Start of Block

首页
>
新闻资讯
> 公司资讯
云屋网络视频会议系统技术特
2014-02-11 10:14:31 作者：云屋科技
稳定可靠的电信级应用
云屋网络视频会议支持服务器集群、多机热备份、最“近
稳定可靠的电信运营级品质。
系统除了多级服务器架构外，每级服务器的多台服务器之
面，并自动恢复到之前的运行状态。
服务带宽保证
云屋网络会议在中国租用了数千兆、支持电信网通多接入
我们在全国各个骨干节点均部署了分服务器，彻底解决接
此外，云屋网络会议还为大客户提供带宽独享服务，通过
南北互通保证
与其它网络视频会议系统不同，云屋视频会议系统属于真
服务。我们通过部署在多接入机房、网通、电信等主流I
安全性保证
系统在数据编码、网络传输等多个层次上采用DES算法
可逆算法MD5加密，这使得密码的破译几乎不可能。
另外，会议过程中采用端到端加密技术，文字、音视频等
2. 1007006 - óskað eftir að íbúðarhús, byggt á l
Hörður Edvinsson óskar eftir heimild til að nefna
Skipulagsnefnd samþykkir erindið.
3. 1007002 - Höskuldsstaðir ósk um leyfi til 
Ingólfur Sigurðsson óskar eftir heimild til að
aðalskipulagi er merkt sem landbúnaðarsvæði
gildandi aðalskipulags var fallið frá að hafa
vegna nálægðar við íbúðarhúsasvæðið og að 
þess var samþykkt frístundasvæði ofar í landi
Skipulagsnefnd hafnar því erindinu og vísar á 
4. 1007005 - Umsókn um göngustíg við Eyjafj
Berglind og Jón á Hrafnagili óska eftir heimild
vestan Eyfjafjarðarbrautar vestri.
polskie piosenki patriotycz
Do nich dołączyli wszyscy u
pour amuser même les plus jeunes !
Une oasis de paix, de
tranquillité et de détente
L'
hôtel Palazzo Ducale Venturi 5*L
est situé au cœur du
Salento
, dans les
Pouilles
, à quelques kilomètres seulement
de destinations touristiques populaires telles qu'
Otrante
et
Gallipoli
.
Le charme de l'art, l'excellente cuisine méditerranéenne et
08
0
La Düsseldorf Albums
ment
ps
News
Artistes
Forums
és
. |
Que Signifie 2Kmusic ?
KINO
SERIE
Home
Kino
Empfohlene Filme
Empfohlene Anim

End of Block

■ TASK PROMPT ■
Return each record exactly as given.

■ TASK RESULT ■
首页
>
新闻资讯
> 公司资讯
云屋网络视频会议系统技术特
2014-02-11 10:14:31 作者：云屋科技
稳定可靠的电信级应用
云屋网络视频会议支持服务器集群、多机热备份、最“近
稳定可靠的电信运营级品质。
系统除了多级服务器架构外，每级服务器的多台服务器之
面，并自动恢复到之前的运行状态。
服务带宽保证
云屋网络会议在中国租用了数千兆、支持电信网通多接入
我们在全国各个骨干节点均部署了分服务器，彻底解决接
此外，云屋网络会议还为大客户提供带宽独享服务，通过
南北互通保证
与其它网络视频会议系统不同，云屋视频会议系统属于真
服务。我们通过部署在多接入机房、网通、电信等主流I
安全性保证
系统在数据编码、网络传输等多个层次上采用DES算法
可逆算法MD5加密，这使得密码的破译几乎不可能。
另外，会议过程中采用端到端加密技术，文字、音视频等
2. 1007006 - óskað eftir að íbúðarhús, byggt á l
Hörður Edvinsson óskar eftir heimild til að nefna
Skipulagsnefnd samþykkir erindið.
3. 1007002 - Höskuldsstaðir ósk um leyfi til 
Ingólfur Sigurðsson óskar eftir heimild til að
aðalskipulagi er merkt sem landbúnaðarsvæði
gildandi aðalskipulags var fallið frá að hafa
vegna nálægðar við íbúðarhúsasvæðið og að 
þess var samþykkt frístundasvæði ofar í landi
Skipulagsnefnd hafnar því erindinu og vísar á 
4. 1007005 - Umsókn um göngustíg við Eyjafj
Berglind og Jón á Hrafnagili óska eftir heimild
vestan Eyfjafjarðarbrautar vestri.
polskie piosenki patriotycz
Do nich dołączyli wszyscy u
pour amuser même les plus jeunes !
Une oasis de paix, de
tranquillité et de détente
L'
hôtel Palazzo Ducale Venturi 5*L
est situé au cœur du
Salento
, dans les
Pouilles
, à quelques kilomètres seulement
de destinations touristiques populaires telles qu'
Otrante
et
Gallipoli
.
Le charme de l'art, l'excellente cuisine méditerranéenne et
08
0
La Düsseldorf Albums
ment
ps
News
Artistes
Forums
és
. |
Que Signifie 2Kmusic ?
KINO
SERIE
Home
Kino
Empfohlene Filme
Empfohlene Anim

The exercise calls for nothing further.